Hoje, vivemos uma democracia. Mas convivemos com alguns sinais claros de desrespeito às liberdades individuais (nada, entretanto, que se compare aos chamados anos de chumbo). Mesmo assim, deixamos passar batido esses ataques à liberdade. É como se estivéssemos anestesiados pela democracia e, assim, não damos importância a esses eventos localizados.

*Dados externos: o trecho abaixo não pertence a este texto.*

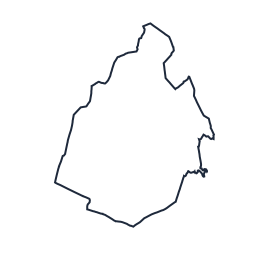 outline of Silajāņu pag., Riebinu, Latvia, rotated 258°
{"feature_id": "27541924B19288129652023", "entity_name": "Silajāņu pag.", "entity_type": "district", "adm_level": 2, "iso_a3": "LVA", "parent_name": "Latvia", "parent_adm1": "Riebinu", "projection": "natural_earth1", "projection_center": [26.904, 56.358], "detail": "fine", "context": "isolated", "style": "outline", "palette": "slate", "viewbox_px": 256, "rotation_deg": 258, "n_neighbors": 0, "source": "geoboundaries", "source_scale": "gbopen_adm2", "svg_char_len": 5356}
<svg xmlns="http://www.w3.org/2000/svg" viewBox="0 0 256 256"><g transform="rotate(258 128 128)"><path d="M105.0,52.6L104.9,52.7L102.7,51.4L97.0,48.6L95.3,47.8L93.2,46.8L91.9,46.2L89.9,45.3L89.2,46.0L88.0,47.5L86.3,49.9L81.0,56.5L77.8,60.6L76.7,62.0L72.7,67.2L70.7,69.7L70.8,69.8L69.8,71.1L69.2,72.1L68.2,73.5L66.8,75.4L66.7,75.5L65.4,75.7L63.3,75.0L62.3,73.7L61.6,72.7L60.3,72.0L59.7,71.8L58.9,71.6L56.9,71.2L56.8,71.4L56.4,72.2L54.2,76.0L53.9,76.5L53.4,77.7L52.7,78.8L52.0,80.2L51.3,81.3L49.9,83.7L49.4,85.3L49.1,85.3L47.8,87.5L47.3,88.1L46.6,88.7L46.3,89.1L45.5,90.0L44.9,90.7L44.2,91.4L42.3,93.4L42.2,93.5L40.2,95.4L39.7,96.2L39.3,96.5L39.2,97.2L38.4,99.5L37.8,101.4L36.9,103.2L36.5,103.8L34.4,107.1L33.8,107.6L33.5,108.0L33.4,108.1L32.1,109.6L31.9,109.9L31.9,110.4L30.4,112.7L31.5,114.8L32.4,117.2L32.7,118.2L33.4,120.1L34.2,121.5L35.4,123.5L36.4,125.2L36.9,127.2L37.0,127.5L38.6,133.1L39.2,136.6L39.4,138.7L40.3,143.7L40.4,145.4L41.2,148.2L41.3,148.3L41.9,149.9L42.3,150.7L42.4,150.9L43.4,153.1L45.3,157.5L45.7,158.4L45.9,159.3L48.3,160.6L49.2,161.1L51.5,162.5L53.1,163.4L55.1,164.5L55.9,165.0L57.3,165.9L59.2,166.9L61.6,168.3L62.3,168.7L64.5,170.0L65.2,170.3L65.8,170.7L67.8,171.8L68.2,172.1L68.8,172.5L69.5,172.8L69.3,173.0L69.1,173.3L69.0,173.6L69.2,174.2L69.3,174.5L69.7,174.8L70.1,175.2L70.7,175.5L71.1,175.7L71.2,175.8L71.5,176.1L71.6,176.6L72.1,177.1L72.6,177.4L73.3,177.9L73.3,178.0L71.5,179.6L71.2,180.0L71.1,180.5L71.2,181.5L71.5,183.5L71.5,183.8L71.5,184.0L71.4,184.0L71.5,184.1L71.3,184.1L71.2,184.2L71.0,184.3L70.6,184.6L70.3,184.8L69.8,185.1L69.7,185.2L69.5,185.3L69.4,185.5L69.5,185.9L70.0,186.3L70.1,186.5L70.2,186.8L70.4,187.1L70.6,187.2L70.9,187.2L71.3,187.4L71.5,187.5L71.8,187.5L71.9,187.8L71.9,188.0L71.8,188.3L71.6,188.5L71.2,188.9L70.8,189.2L69.8,189.9L69.3,190.1L69.0,190.3L68.6,190.6L68.2,190.8L67.8,190.9L67.3,191.0L66.9,191.0L66.5,191.0L65.9,191.2L65.6,191.2L65.4,191.3L65.1,191.5L64.9,191.6L64.7,191.8L64.6,192.0L64.7,192.5L64.9,192.5L65.4,192.6L65.8,192.5L66.2,192.5L66.7,192.5L67.0,192.6L67.6,192.9L68.0,193.1L68.4,193.5L68.7,193.8L69.1,194.2L69.5,194.6L69.7,194.9L69.7,195.0L69.9,195.3L69.9,195.6L69.6,195.8L69.3,195.9L69.2,196.0L68.9,196.1L69.0,196.2L69.8,196.3L70.1,196.3L70.7,195.9L71.4,195.7L71.5,195.5L71.7,194.9L71.9,194.5L71.9,194.1L71.8,193.9L71.6,193.9L71.2,193.7L70.9,193.4L70.8,192.9L70.9,192.6L71.1,192.3L71.4,192.1L71.9,191.9L72.6,191.7L73.1,191.6L73.2,191.3L73.2,191.0L73.4,190.7L73.5,190.5L73.8,190.5L74.1,190.5L74.5,190.7L74.7,190.8L75.0,190.9L75.1,191.1L75.4,191.3L75.7,191.5L75.9,191.6L76.1,191.6L76.4,191.7L76.7,191.7L77.1,191.9L78.1,192.0L80.4,192.1L85.0,192.2L86.8,192.4L88.2,192.5L89.3,192.5L89.8,192.6L94.2,192.7L94.1,192.8L96.2,193.9L99.8,195.2L99.9,195.3L102.2,195.1L102.0,195.4L101.9,196.6L102.2,197.2L103.8,198.6L104.5,199.4L105.8,200.5L105.2,201.2L104.3,202.1L103.3,202.8L103.3,204.5L103.2,204.7L100.8,206.1L100.2,206.6L99.9,207.1L100.4,208.6L99.6,209.1L99.4,209.4L100.2,209.6L101.8,209.9L102.5,210.0L102.8,210.0L103.0,210.0L103.3,210.3L103.4,210.5L103.6,210.7L109.2,209.4L109.8,209.2L110.8,208.9L112.7,209.4L114.3,209.3L116.0,209.1L120.4,209.0L122.6,206.6L124.4,204.7L126.4,204.1L127.0,203.9L129.8,203.1L132.6,202.4L139.2,200.7L141.3,200.3L145.7,199.2L151.0,200.7L152.6,200.8L156.7,200.1L158.0,199.8L162.4,199.1L165.8,198.5L166.2,198.6L165.4,197.9L164.2,197.1L163.4,196.5L163.2,196.2L163.0,195.9L162.7,195.2L161.9,193.2L161.8,192.9L161.9,192.3L161.8,192.1L161.7,192.0L161.4,191.9L160.9,191.7L160.6,191.5L160.4,191.3L158.8,188.0L158.4,187.2L158.0,186.6L157.4,185.5L157.1,184.6L156.8,183.5L156.8,183.2L156.6,182.9L156.2,182.4L157.3,181.7L162.7,178.7L163.7,178.2L165.7,177.0L168.9,175.2L169.4,175.2L171.4,175.4L174.0,175.6L176.2,175.8L176.6,175.8L180.8,176.2L184.0,176.4L185.4,178.4L186.6,180.1L187.8,181.7L189.2,183.7L190.4,185.3L190.6,185.6L191.7,185.9L192.5,186.6L192.6,186.9L193.6,188.2L194.2,188.9L197.7,189.2L197.9,188.9L198.5,188.8L202.5,188.3L204.5,188.0L208.6,187.2L210.1,185.8L212.2,183.7L212.7,183.4L214.0,182.2L216.3,180.1L216.7,179.7L219.2,177.5L221.3,175.5L222.7,174.2L225.6,171.7L225.4,169.7L225.0,167.8L224.4,164.4L224.3,164.0L223.0,164.3L222.4,164.3L222.1,164.6L221.8,164.7L221.2,164.8L220.8,164.7L220.2,164.5L218.1,163.6L217.6,163.2L215.9,161.4L215.0,160.5L213.5,159.8L213.2,159.6L213.2,158.6L213.2,157.9L212.6,157.2L210.4,156.4L208.0,155.3L206.6,154.9L206.3,154.6L205.1,153.6L204.3,153.6L203.4,153.7L203.0,153.7L202.9,153.7L202.3,153.2L201.1,152.2L201.3,148.6L201.4,146.8L201.6,143.7L201.4,143.1L201.3,142.3L201.2,141.1L200.5,139.5L200.1,136.9L200.1,136.6L199.9,135.5L199.7,134.7L199.5,134.4L199.6,134.0L199.6,133.4L199.4,132.5L197.0,130.3L194.9,128.2L189.6,125.1L187.4,124.0L185.9,123.1L185.4,122.8L182.5,121.4L178.7,118.4L177.1,116.3L176.3,114.8L176.4,114.4L176.6,113.8L177.0,113.3L177.7,111.3L179.1,109.4L179.3,108.7L178.5,106.5L178.4,106.1L178.2,105.4L177.9,105.1L177.6,104.2L176.8,101.9L176.6,101.1L175.8,101.0L175.6,101.0L175.0,100.8L173.1,100.3L172.0,99.9L171.3,99.7L171.1,99.7L169.9,99.4L169.5,99.3L167.4,98.5L162.2,96.4L161.5,95.7L160.0,94.0L158.8,92.8L157.9,91.9L157.8,91.7L157.8,91.0L157.8,90.2L157.9,89.3L158.0,86.0L152.2,77.7L146.1,75.2L145.7,75.2L142.6,74.0L141.2,73.4L137.8,71.8L133.7,69.4L128.6,66.7L126.3,65.8L126.0,65.6L120.8,63.3L115.8,61.1L115.7,61.1L114.4,59.6L114.2,58.3L109.2,55.5L105.0,52.6Z" fill="none" stroke="#1e293b" stroke-width="2"/></g></svg>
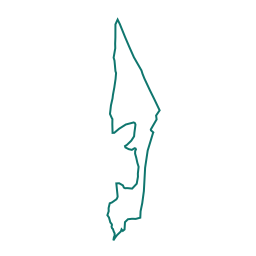 Israel, Equal Earth projection, rotated 171°
{"feature_id": "ISR", "entity_name": "Israel", "entity_type": "country or territory", "adm_level": 0, "iso_a3": "ISR", "parent_name": "Asia", "parent_adm1": "", "projection": "equal_earth", "projection_center": [35.212, 31.447], "detail": "fine", "context": "isolated", "style": "outline", "palette": "teal", "viewbox_px": 256, "rotation_deg": 171, "n_neighbors": 0, "source": "natural_earth", "source_scale": "50m", "svg_char_len": 1372}
<svg xmlns="http://www.w3.org/2000/svg" viewBox="0 0 256 256"><g transform="rotate(171 128 128)"><path d="M160.0,19.3L159.0,22.3L158.0,23.8L157.7,26.1L158.3,28.0L158.7,30.6L159.4,31.4L159.7,33.1L159.0,34.8L159.3,36.1L160.2,37.4L160.8,42.6L162.0,45.1L160.1,48.8L159.7,51.9L157.8,56.5L155.7,56.9L150.6,59.4L149.9,60.2L149.0,61.7L148.9,62.8L148.2,75.1L145.4,74.8L142.0,72.1L141.4,69.8L140.3,69.0L137.9,68.7L133.4,67.5L128.1,71.6L125.8,78.3L125.4,81.4L123.6,88.0L124.2,92.1L124.5,97.3L125.0,101.6L124.5,104.2L123.5,105.6L123.8,106.6L124.7,107.0L127.6,105.8L130.6,107.0L133.6,109.2L133.8,110.6L131.7,111.5L126.8,114.9L123.3,118.8L122.4,122.4L120.1,130.1L120.4,131.7L121.5,132.6L129.6,131.8L136.8,128.7L142.3,125.4L144.0,125.6L142.9,134.1L142.0,139.3L142.4,140.2L143.6,144.7L141.3,153.0L138.6,159.8L137.7,163.0L135.2,170.1L132.6,178.4L131.2,184.1L131.5,186.2L130.8,196.7L131.2,199.7L128.1,208.8L127.5,213.3L126.3,219.4L124.2,232.3L121.3,236.7L119.8,231.8L116.6,218.0L114.2,208.5L111.1,196.9L105.7,182.7L105.2,179.3L104.1,174.4L100.4,161.6L97.5,152.3L94.0,140.5L98.3,135.9L98.4,132.0L105.7,123.0L105.7,122.1L103.7,119.7L104.0,119.3L112.1,102.6L117.3,86.1L122.2,63.2L125.7,51.5L128.6,43.8L129.9,37.5L134.6,37.0L138.1,37.7L142.3,37.9L145.7,35.5L147.3,28.3L149.2,27.2L150.2,28.9L151.2,27.0L155.6,23.9L157.8,21.8L160.0,19.3Z" fill="none" stroke="#0f766e" stroke-width="2"/></g></svg>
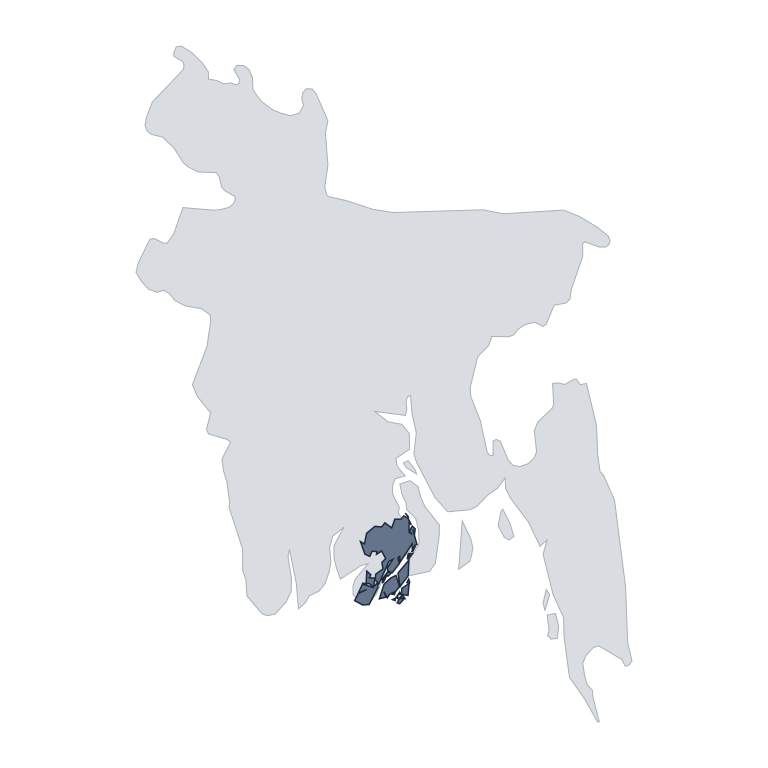 Patuakhali, Barisal, Bangladesh shown in context
{"feature_id": "16705992B49808088196813", "entity_name": "Patuakhali", "entity_type": "district", "adm_level": 2, "iso_a3": "BGD", "parent_name": "Bangladesh", "parent_adm1": "Barisal", "projection": "orthographic", "projection_center": [90.354, 22.181], "detail": "medium", "context": "in_parent", "style": "filled", "palette": "slate", "viewbox_px": 768, "rotation_deg": 0, "n_neighbors": 0, "source": "geoboundaries", "source_scale": "gbopen_adm2", "svg_char_len": 5589}
<svg xmlns="http://www.w3.org/2000/svg" viewBox="0 0 768 768"><path d="M242.6,570.3L242.6,549.0L229.0,507.1L229.7,502.5L227.0,482.3L223.6,471.1L221.9,459.2L230.5,442.2L227.1,439.4L208.6,434.0L206.5,429.6L210.6,412.8L197.5,396.7L192.4,384.8L207.0,346.5L210.9,319.9L209.9,314.7L201.3,308.6L186.0,306.1L175.3,300.9L169.1,293.3L163.7,290.2L157.1,292.3L148.7,289.3L141.7,281.7L136.0,272.5L138.4,262.6L149.9,239.2L154.1,238.5L163.6,243.2L167.2,243.2L173.7,234.0L182.9,207.6L213.7,210.2L221.1,209.5L228.8,207.4L233.1,204.1L235.4,199.9L234.7,196.2L225.3,191.1L221.7,187.4L219.2,176.7L216.4,172.7L197.9,171.9L188.3,167.0L183.1,162.5L173.9,147.9L162.5,137.1L151.4,134.4L147.2,130.9L145.0,125.3L146.4,117.4L152.3,102.2L183.2,69.7L184.1,66.0L183.0,61.8L174.1,56.4L173.6,53.8L176.2,46.9L181.3,46.1L191.6,52.5L202.2,62.8L208.4,71.9L208.5,79.1L216.8,80.6L223.7,83.8L230.9,82.9L235.5,84.7L238.6,84.1L239.8,80.0L233.9,69.6L236.9,65.3L243.9,65.6L248.9,69.5L252.5,77.5L253.0,89.9L261.1,101.2L271.9,109.3L280.3,113.0L290.5,115.7L299.2,113.2L303.6,105.4L301.7,98.4L303.1,92.2L306.6,88.7L312.1,89.0L316.2,93.9L327.9,120.8L325.4,132.7L327.9,165.3L324.8,186.9L326.7,195.1L328.7,196.6L346.7,200.7L372.8,209.3L392.8,212.5L483.2,209.8L503.0,213.8L563.3,210.1L579.8,216.7L597.9,227.7L608.1,235.9L610.0,240.6L608.9,244.7L605.6,247.0L599.4,247.1L585.1,241.9L582.7,243.5L582.7,256.4L571.5,288.9L570.0,299.0L566.0,303.0L554.1,305.2L546.3,324.1L543.1,326.5L535.2,322.5L530.3,323.2L524.1,325.0L518.0,329.4L513.8,334.8L509.0,336.7L492.0,336.5L488.8,345.3L477.7,356.8L470.2,387.3L470.8,396.6L480.4,420.8L487.2,452.2L489.8,455.4L493.0,455.7L493.1,441.2L496.2,439.4L500.2,441.0L508.4,460.4L513.0,465.3L520.1,466.6L528.2,463.6L534.2,457.8L536.6,451.6L534.3,430.5L538.0,421.8L551.8,408.8L553.7,404.8L552.6,383.6L557.8,382.9L564.9,384.5L573.7,379.3L576.4,379.2L580.2,384.6L586.5,383.5L596.5,425.5L597.7,455.2L600.1,471.6L603.6,475.3L614.5,500.0L625.6,587.0L627.6,642.3L632.0,661.1L628.6,665.4L625.2,666.2L621.9,659.6L599.0,645.9L593.5,647.4L585.8,655.7L582.8,663.3L584.3,673.9L586.9,684.4L592.4,690.3L592.9,696.9L599.3,721.7L597.5,721.9L584.9,699.4L569.5,677.3L564.1,637.4L563.6,617.7L553.1,594.6L543.1,554.3L547.1,540.0L540.0,546.2L528.5,522.1L510.7,498.5L505.5,488.0L505.2,477.8L497.7,488.1L487.4,495.4L476.9,506.4L469.9,509.7L447.7,511.8L434.8,497.3L416.3,461.8L413.9,453.7L416.3,432.8L411.9,413.0L410.6,395.6L407.3,397.1L406.1,401.9L406.8,409.3L405.5,415.4L374.7,411.4L387.8,421.8L401.9,424.3L409.3,433.6L409.7,449.1L395.9,458.5L397.1,466.3L405.2,475.9L395.4,478.6L392.7,484.9L392.5,493.8L399.4,507.5L398.2,512.9L409.9,530.8L412.2,539.4L409.3,551.5L384.0,576.1L376.7,593.5L370.4,601.7L362.6,603.2L353.1,594.9L353.0,586.4L354.9,579.7L368.1,563.5L361.0,565.6L340.4,579.1L336.5,568.1L334.0,558.0L334.0,545.6L343.9,527.2L332.7,536.3L329.6,547.9L330.9,561.4L329.4,571.1L325.0,583.6L319.0,591.1L309.3,595.9L304.9,603.3L298.5,608.8L296.3,583.5L289.5,549.3L288.0,556.6L291.4,577.8L291.2,591.5L285.8,602.4L275.1,614.1L266.9,615.7L262.1,613.8L247.0,596.1L245.8,579.5L242.6,570.3ZM429.7,571.3L410.9,575.4L401.3,574.2L419.1,543.4L418.5,529.7L415.7,518.5L406.6,509.5L406.1,503.1L402.0,494.3L399.9,484.0L409.9,480.7L418.1,486.6L421.1,498.3L425.2,507.0L439.4,525.0L439.2,536.0L435.4,563.0L429.7,571.3ZM470.1,561.1L458.7,569.3L462.2,520.8L470.8,538.8L473.0,548.4L470.1,561.1ZM513.9,536.5L508.9,540.0L504.2,537.1L498.1,525.7L501.0,511.3L502.8,509.2L510.2,523.9L513.9,536.5ZM557.4,638.4L550.9,639.1L547.6,635.6L549.1,630.7L547.2,615.0L555.5,613.4L558.7,626.5L557.4,638.4ZM549.7,594.6L545.0,610.2L543.0,603.3L546.2,589.5L549.7,594.6ZM414.8,469.1L416.7,474.1L406.2,467.6L403.4,463.0L408.1,460.6L414.8,469.1Z" fill="#d9dde1" stroke="#a8b0b8" stroke-width="1"/><path d="M362.8,583.2L362.6,583.6L364.1,584.4L368.6,583.4L370.0,584.1L373.2,587.2L374.9,579.3L378.8,583.9L388.9,561.3L392.8,559.4L387.4,567.8L387.8,571.3L392.3,572.7L399.3,563.7L397.9,557.6L399.7,556.4L400.0,562.3L412.1,543.8L412.3,549.7L415.1,545.0L417.0,544.6L412.8,529.5L414.7,532.8L415.2,528.9L412.3,526.1L409.4,531.3L412.1,534.5L409.1,532.2L409.1,522.3L411.4,524.8L408.0,518.2L403.8,515.9L400.9,519.3L394.9,519.1L391.7,527.9L384.9,522.8L381.7,527.0L375.0,526.3L366.6,533.3L364.5,543.8L360.5,541.6L364.9,554.2L369.8,556.4L372.1,551.2L376.9,551.6L376.5,554.3L381.6,551.0L385.7,558.6L381.9,562.5L383.0,568.9L375.7,574.2L375.4,578.2L369.4,577.7L370.8,574.7L366.8,571.1L366.1,583.6L362.8,583.2ZM378.0,587.2L377.3,582.9L373.0,587.5L362.6,584.0L358.3,593.1L366.7,589.5L358.2,593.5L354.6,600.6L362.6,605.0L369.2,604.5L378.0,587.2ZM399.5,586.4L396.0,575.4L390.9,577.9L384.0,584.2L379.4,598.8L386.1,597.2L383.9,591.7L387.3,597.8L389.7,594.2L395.8,591.3L399.5,586.4ZM408.9,560.1L398.0,573.1L400.1,586.6L408.2,575.7L408.9,560.1ZM409.1,583.6L401.8,588.3L401.5,594.5L408.0,595.4L409.1,583.6ZM404.1,598.9L399.4,598.4L397.2,602.9L399.6,603.8L404.1,598.9ZM388.0,576.2L391.5,572.7L387.7,572.0L382.3,579.2L382.5,581.5L385.3,576.0L386.8,575.3L388.0,576.2ZM412.8,553.3L409.2,553.6L409.6,555.2L409.0,557.6L408.0,559.5L412.8,553.3ZM404.9,598.5L402.6,595.0L400.0,597.4L404.9,598.5ZM383.6,581.8L386.7,575.5L382.2,582.8L383.6,581.8ZM391.2,593.9L394.3,594.6L395.3,592.1L391.2,593.9ZM408.6,579.1L406.9,582.6L409.4,583.3L409.7,582.2L408.6,579.1ZM408.9,517.7L407.0,515.1L405.2,513.1L408.9,517.7ZM392.5,599.6L395.2,600.5L395.1,598.3L392.5,599.6ZM398.4,594.5L400.9,594.4L399.7,592.2L398.4,594.5ZM395.9,597.7L397.7,598.5L397.9,594.8L395.9,597.7ZM412.9,551.2L415.5,546.0L411.9,551.3L412.9,551.2ZM407.2,559.3L408.9,557.2L409.1,553.8L408.1,554.3L407.2,559.3Z" fill="#64748b" stroke="#1e293b" stroke-width="1.5"/></svg>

Deveria ser o contrário. O preço da liberdade é a eterna vigilância. Essa frase, atribuída tanto ao ex-presidente americano Thomas Jefferson como ao político irlandês John Philpot Curran (que curiosamente foram contemporâneos), reflete o que todos nós deveríamos fazer. A cada tentativa de supressão de nossa liberdade, por menor que seja, deveríamos estrilar. E muito.

A classe artística deveria fazer parte deste processo. Ocorre que poetas e compositores se sentem muito mais motivados a falar de liberdade quando não a têm. É como colocar um cadeado na porta depois de ter sido roubado: reclamamos da falta de livre-arbítrio depois que ele foi tirado de nós.

A lógica nos diz para fazer o oposto: brigar – nos discursos e nas artes – por nossa livre expressão. Mas nem sempre a inspiração e a disposição para lutar surgem de uma ordem racional de nossas mentes.

Nessas horas, temos de tocar os corações das pessoas e lembrá-las de como é importante para uma sociedade viver sem censura. Enquanto os nossos inimigos estão sendo calados, achamos que o problema não é nosso. Não se iludam. Em algum momento, será.